Trump rechtfertigt Milliardengewinne aus Kryptogeschäften
Trump verteidigt seine Einnahmen aus Kryptogeschäften und weist Vorwürfe von Interessenkonflikten zurück.

US-Präsident Donald Trump hat seine hohen Einnahmen aus Kryptogeschäften öffentlich verteidigt und wies Vorwürfe von Interessenkonflikten zurück. Laut der «Zeit» sagte er, vom Anstieg des Aktienmarkts würden letztlich alle Amerikaner profitieren, nicht nur er selbst.
Einen Interessenkonflikt gebe es laut Trump nicht, weil er sich nicht persönlich um sein Vermögen kümmere. Stattdessen verwalte ein Fonds sein Vermögen, erklärte der Präsident kürzlich auf einem Militärflugplatz in der Nähe von Washington.
Trump gründete gemeinsam mit seinen drei Söhnen die Krypto- und Investitionsplattform World Liberty Financial im vergangenen Jahr. Wie das «Handelsblatt» berichtet, nahm die Plattform dabei rund 527 Millionen Dollar (etwa 426,1 Millionen Franken) ein.
Trump kassiert Millionen mit dem Trump-Coin
Weitere 635 Millionen Dollar (etwa 513,4 Millionen Franken) kassierte Trump laut der «Zeit» für Lizenzgebühren rund um den sogenannten Trump-Coin. Die Meme-Kryptowährung mit dem Kürzel $TRUMP wurde kurz nach seiner Amtseinführung Anfang vergangenen Jahres gegründet.
Insgesamt kam der US-Präsident im vergangenen Jahr auf Einnahmen von mehr als 1,2 Milliarden Dollar (etwa 970,2 Millionen Franken). Laut «T-Online» veröffentlichte das Weisse Haus die Vermögensaufstellung am Dienstag aufgrund einer gesetzlichen Offenlegungspflicht von 1978.
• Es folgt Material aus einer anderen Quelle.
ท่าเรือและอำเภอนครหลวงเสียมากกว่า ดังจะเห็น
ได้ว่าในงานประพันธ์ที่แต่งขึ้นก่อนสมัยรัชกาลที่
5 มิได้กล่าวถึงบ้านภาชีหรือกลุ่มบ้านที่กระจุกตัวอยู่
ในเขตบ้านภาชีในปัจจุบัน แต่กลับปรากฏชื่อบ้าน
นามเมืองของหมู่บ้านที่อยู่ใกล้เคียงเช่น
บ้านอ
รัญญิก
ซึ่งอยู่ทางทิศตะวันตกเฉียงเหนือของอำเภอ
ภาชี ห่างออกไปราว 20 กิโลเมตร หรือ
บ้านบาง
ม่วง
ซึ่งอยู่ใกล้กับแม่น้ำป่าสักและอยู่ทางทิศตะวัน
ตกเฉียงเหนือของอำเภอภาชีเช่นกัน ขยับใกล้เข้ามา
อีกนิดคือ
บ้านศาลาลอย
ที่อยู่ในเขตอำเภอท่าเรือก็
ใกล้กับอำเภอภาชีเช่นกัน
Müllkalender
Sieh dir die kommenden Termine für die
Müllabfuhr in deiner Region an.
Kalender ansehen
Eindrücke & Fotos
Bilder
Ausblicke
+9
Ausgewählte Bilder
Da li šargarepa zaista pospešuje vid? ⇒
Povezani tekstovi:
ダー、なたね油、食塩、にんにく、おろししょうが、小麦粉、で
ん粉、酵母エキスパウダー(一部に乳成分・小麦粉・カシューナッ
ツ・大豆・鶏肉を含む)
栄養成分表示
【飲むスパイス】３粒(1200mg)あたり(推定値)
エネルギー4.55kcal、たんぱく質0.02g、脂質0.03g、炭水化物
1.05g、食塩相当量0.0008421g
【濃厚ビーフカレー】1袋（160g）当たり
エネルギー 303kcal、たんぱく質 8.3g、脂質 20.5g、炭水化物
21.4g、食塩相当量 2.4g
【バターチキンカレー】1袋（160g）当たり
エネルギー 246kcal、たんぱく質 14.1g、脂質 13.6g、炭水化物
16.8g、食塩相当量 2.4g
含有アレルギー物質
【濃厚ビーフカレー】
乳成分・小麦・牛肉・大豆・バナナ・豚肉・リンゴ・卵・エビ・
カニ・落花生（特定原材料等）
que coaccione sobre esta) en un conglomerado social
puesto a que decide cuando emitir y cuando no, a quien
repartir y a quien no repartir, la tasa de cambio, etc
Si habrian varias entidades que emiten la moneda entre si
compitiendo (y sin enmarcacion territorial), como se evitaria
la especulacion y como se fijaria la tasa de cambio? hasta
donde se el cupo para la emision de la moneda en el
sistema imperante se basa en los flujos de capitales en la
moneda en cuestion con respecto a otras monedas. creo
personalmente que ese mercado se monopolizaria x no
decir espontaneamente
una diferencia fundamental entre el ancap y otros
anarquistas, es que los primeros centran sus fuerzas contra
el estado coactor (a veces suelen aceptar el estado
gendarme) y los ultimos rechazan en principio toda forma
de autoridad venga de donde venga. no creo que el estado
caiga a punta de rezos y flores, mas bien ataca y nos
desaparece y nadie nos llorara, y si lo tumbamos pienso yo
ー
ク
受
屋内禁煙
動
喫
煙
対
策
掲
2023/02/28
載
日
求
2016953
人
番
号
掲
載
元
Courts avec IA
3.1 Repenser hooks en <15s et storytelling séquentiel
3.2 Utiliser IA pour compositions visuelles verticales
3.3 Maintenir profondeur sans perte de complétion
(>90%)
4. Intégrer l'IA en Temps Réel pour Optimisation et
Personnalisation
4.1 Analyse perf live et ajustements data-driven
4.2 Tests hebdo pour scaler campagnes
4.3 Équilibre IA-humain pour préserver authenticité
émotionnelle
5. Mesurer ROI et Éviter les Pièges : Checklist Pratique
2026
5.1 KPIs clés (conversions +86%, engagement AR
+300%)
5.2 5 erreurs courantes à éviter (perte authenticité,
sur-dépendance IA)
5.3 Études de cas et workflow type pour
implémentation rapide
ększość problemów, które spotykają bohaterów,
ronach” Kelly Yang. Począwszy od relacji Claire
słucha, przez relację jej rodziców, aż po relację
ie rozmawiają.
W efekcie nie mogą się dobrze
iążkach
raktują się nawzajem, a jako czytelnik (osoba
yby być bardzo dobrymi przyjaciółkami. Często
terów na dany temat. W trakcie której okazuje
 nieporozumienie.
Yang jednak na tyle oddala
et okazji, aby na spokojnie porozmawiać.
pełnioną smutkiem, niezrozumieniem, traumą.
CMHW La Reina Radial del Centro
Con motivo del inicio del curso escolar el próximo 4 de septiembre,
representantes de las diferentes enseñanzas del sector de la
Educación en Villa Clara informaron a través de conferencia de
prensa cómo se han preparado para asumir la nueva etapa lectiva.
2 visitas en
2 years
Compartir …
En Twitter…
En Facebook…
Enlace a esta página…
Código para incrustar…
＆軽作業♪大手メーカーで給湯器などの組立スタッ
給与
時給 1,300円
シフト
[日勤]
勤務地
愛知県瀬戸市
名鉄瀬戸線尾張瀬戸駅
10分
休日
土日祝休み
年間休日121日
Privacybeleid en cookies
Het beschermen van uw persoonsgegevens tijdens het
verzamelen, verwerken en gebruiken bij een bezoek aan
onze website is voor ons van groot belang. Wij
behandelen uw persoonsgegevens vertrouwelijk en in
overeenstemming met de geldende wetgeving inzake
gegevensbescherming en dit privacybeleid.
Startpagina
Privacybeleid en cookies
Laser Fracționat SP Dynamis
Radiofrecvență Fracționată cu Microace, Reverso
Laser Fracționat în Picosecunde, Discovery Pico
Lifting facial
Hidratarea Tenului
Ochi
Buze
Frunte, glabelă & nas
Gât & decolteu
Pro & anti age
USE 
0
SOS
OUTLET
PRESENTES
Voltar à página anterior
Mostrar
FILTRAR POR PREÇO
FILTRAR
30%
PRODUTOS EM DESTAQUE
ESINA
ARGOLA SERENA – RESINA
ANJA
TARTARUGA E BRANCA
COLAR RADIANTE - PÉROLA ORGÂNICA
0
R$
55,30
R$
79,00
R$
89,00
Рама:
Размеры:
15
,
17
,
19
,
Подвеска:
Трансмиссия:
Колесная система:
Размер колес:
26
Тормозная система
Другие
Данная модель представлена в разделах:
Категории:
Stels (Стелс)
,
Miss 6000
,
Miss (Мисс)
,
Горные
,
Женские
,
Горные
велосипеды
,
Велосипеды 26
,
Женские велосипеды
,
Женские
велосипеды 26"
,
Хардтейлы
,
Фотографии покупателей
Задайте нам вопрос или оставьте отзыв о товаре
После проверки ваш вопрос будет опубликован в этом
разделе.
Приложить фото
Trumps stellvertretende Sprecherin Anna Kelly wies die Vorwürfe von Interessenkonflikten in einer Stellungnahme entschieden zurück, berichtet die «Zeit». Sie betonte, weder der Präsident noch seine Familie seien jemals in solche Konflikte verwickelt gewesen.
Vermögen und Kritik
Kelly ergänzte zudem, der US-Präsident habe die USA nach eigenen Worten «stolz zur Krypto-Hauptstadt der Welt gemacht». Tatsächlich sank das Volumen des Kryptomarkts seit Trumps Amtsantritt jedoch um rund eine Billion Dollar (etwa 808 Milliarden Franken).
Trumps Privatvermögen ist seit 2024 laut der «Zeit» nahezu auf 6,5 Milliarden Dollar (etwa 5,2 Milliarden Franken) gestiegen. Die Kryptogeschäfte der Familie gelten dabei als Hauptgrund für den raschen Anstieg seines Vermögens.
Auch mehrere Kabinettsmitglieder verfügen über beträchtliche Vermögen, darunter Finanzminister Scott Bessent und Handelsminister Howard Lutnick. Vizepräsident JD Vance verdiente im vergangenen Jahr rund 7,4 Millionen Dollar (etwa 5,9 Millionen Franken).
Vorwürfe wegen Insiderhandel
Kritikern zufolge nutzt der Präsident seine Position zudem für mögliche Marktmanipulationen im Zusammenhang mit politischen Ankündigungen.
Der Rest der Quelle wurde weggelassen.